DIRECTIVES —
**1)** For each statement below, decide whether it agrees with the passage on audio depth and height processing, answering yes or no and quoting the deciding words from it. (a) Setting b to 1 means no depth is encoded for the virtual point. (b) At a digital sample rate of 96 kHz, the time delay may be 0.00001 seconds. (c) When height characteristics are added, the signal attenuation depends on the virtual height of the virtual sound source.
**2)** Resume the passage on audio depth and height processing, picking up after its final sentence.
## begin TEXT EXTRACT
In this embodiment, the signal attenuation is defined by parameter “b”. If value b=0 no depth of the virtual point below the subject will be encoded, if value b=1, a maximum depth for the virtual point associated with the audio signal component will be encoded.
The value “a” with which the result of the combination of modified audio signal and input audio signal is optionally attenuated or amplified 94 equals to
a=(1−b)x
where x is a multiplication factor to correct the signal gain G depending on the amount of signal feedback b that influences the steepness of a high-frequency dissipation curve. By varying value b, preferably between 0-1, a change in depth is added to the audio signal.
Preferably, the time delay Δt that is introduced by the time delay operation is as short as possible, e.g. shorter than 0.00007 seconds, preferably shorter than 0.00005 seconds, more preferably shorter than 0.00002 seconds. Most preferably, approximately 0.00001 seconds. In case of a digital sample rate of 96 kHz, the time delay may be 0.00001 seconds.
It should be appreciated that instead of the flow chart depicted in FIG. 16B, any of the flow charts depicted in FIG. 19 may be used instead with the same values for parameters.
Adding height characteristics to an audio signal component, as may be performed by height module 24, comprises (see FIG. 16C) modifying the audio signal component in question using a signal inverting operation 140, a signal delay operation 142 introducing a time delay and a signal attenuation 144 to obtain a modified version of the audio signal component and combining 146 the modified version of the audio signal component with the audio signal component in question. Herein the signal attenuation 144 is performed in dependence of the virtual height of the virtual sound source.
## end TEXT EXTRACT
## begin MATERIAL PROVIDED
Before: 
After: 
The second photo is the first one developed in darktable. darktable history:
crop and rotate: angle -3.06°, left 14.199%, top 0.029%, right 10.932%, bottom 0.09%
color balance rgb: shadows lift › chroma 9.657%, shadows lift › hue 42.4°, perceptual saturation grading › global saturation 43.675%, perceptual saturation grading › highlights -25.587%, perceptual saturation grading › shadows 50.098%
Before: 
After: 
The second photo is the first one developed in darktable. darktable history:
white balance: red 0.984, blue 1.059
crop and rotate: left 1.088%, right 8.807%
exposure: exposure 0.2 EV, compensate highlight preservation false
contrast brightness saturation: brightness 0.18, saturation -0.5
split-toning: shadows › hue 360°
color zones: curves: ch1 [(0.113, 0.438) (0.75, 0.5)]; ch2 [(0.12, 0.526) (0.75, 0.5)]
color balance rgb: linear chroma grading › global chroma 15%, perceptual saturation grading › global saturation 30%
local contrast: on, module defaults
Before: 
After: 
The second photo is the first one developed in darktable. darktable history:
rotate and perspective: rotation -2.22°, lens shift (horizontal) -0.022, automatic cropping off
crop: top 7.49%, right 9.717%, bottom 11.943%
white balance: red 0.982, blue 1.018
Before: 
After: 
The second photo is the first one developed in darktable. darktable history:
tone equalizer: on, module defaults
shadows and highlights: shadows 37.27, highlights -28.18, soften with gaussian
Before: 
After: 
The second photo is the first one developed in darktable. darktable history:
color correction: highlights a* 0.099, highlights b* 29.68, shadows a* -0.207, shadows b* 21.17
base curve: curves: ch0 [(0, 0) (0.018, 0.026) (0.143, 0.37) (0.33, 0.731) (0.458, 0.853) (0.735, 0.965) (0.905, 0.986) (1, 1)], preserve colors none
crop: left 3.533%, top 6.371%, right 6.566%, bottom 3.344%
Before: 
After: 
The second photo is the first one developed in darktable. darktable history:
## end MATERIAL PROVIDED
FINAL ANSWERS —
**1)**
(a) No: "If value b=0 no depth of the virtual point below the subject will be encoded, if value b=1, a maximum depth for the virtual point associated with the audio signal component will be encoded."
(b) Yes: "In case of a digital sample rate of 96 kHz, the time delay may be 0.00001 seconds."
(c) Yes: "Herein the signal attenuation 144 is performed in dependence of the virtual height of the virtual sound source."

**2)**
In this embodiment, if value b=0 no height characteristics will be added to the audio signal component. If value b=1, a maximum height of the virtual point will be perceived. If the first attenuation operation is performed, the gain G of value “a” of optional attenuation 148 may be equal to
a=(1−b)x
where x is a multiplication factor to correct the signal gain G depending on the amount of attenuation b that influences the steepness of a low-frequency dissipation curve. By varying value b, preferably between 0-1, a change in height can be added to an audio signal component.
Preferably, the time delay Δt that is introduced by the time delay operation 142 is as short as possible, e.g. shorter than 0.00007 seconds, preferably shorter than 0.00005 seconds, more preferably shorter than 0.00002 seconds. Most preferably, approximately 0.00001 seconds. In case of a digital sample rate of 96 kHz, the time delay may be 0.00001 seconds.
Adding distance characteristics to an audio signal component, as may be performed by module 26, comprises (see FIG. 16D) modifying the audio signal component in question using a first signal delay operation 160 introducing a first time delay, a first signal attenuation operation 162 and a signal feedback operation 164 in order to obtain a first modified version of the audio signal component and combining 166 the first modified version of the audio signal component with the audio signal component in question to obtain a second modified version of the audio signal component and performing a second signal attenuation 168 and optionally a second signal delay operation 170 introducing a second time delay on the second modified version of the audio signal component. Herein, the first 162 and second 168 signal attenuation are performed in dependence of the virtual distance from the subject.
In dependence of the distance of the virtual point associated with the audio signal component in question the values for b, the attenuation constant for operation 162, and the value for a, the attenuation constant for operation 168, is varied. The constants may be understood to indicate a constant with which a signal is multiplied. Thus, if such value is larger than 1, then a signal amplification is performed. If such value is smaller than 1, then a signal attenuation is performed. When b=0 and a=1 no distance will be encoded and when b=1 and a=0 a maximum distance will be encoded. The gain G of value a may relate to the value for b as
a=(1−b)x
where the value for x is a multiplication factor applied to the amount of signal feedback that influences the steepness of a high-frequency dissipation curve.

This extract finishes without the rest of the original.